── SOURCE RECORDS

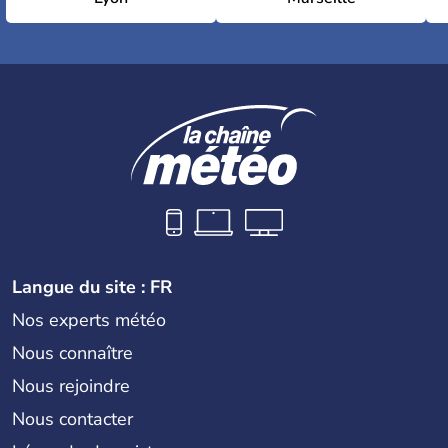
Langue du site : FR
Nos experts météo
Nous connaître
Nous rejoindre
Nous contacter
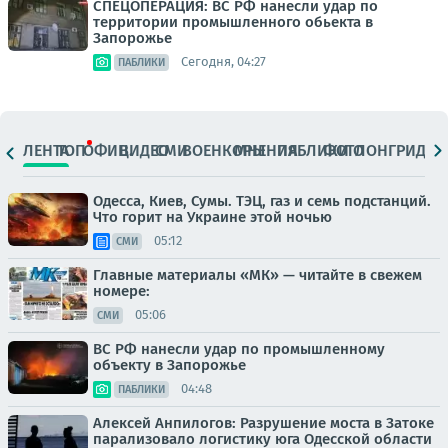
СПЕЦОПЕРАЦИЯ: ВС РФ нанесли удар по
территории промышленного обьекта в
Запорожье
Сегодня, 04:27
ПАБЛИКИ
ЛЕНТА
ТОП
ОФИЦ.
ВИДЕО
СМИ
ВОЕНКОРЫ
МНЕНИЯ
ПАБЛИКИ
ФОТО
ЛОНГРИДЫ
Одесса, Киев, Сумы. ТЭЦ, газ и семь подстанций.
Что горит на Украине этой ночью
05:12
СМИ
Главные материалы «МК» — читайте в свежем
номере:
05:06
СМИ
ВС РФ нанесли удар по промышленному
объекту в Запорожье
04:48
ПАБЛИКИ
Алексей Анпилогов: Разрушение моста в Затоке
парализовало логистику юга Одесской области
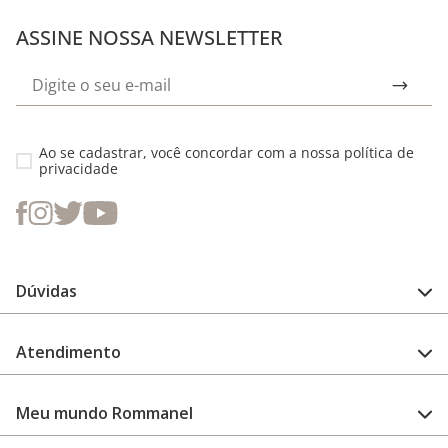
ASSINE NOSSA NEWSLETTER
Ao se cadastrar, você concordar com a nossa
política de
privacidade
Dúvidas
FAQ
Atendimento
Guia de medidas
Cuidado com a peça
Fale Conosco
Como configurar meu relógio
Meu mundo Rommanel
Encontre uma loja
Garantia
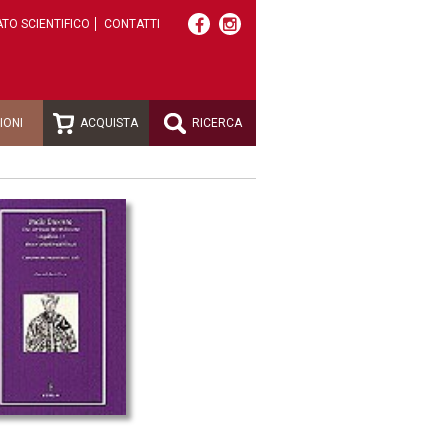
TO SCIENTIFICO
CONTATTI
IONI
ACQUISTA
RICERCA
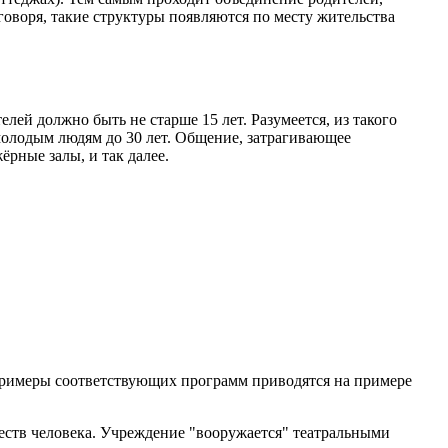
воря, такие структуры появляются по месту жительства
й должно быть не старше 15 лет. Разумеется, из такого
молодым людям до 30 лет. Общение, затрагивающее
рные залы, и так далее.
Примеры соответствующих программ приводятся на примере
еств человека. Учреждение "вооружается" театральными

────

== PROBLEM TO WORK ON ==
In the entries above, find each line with the word "удар" and copy it.

== REPLY TO THE TASK ==
СПЕЦОПЕРАЦИЯ: ВС РФ нанесли удар по
ВС РФ нанесли удар по промышленному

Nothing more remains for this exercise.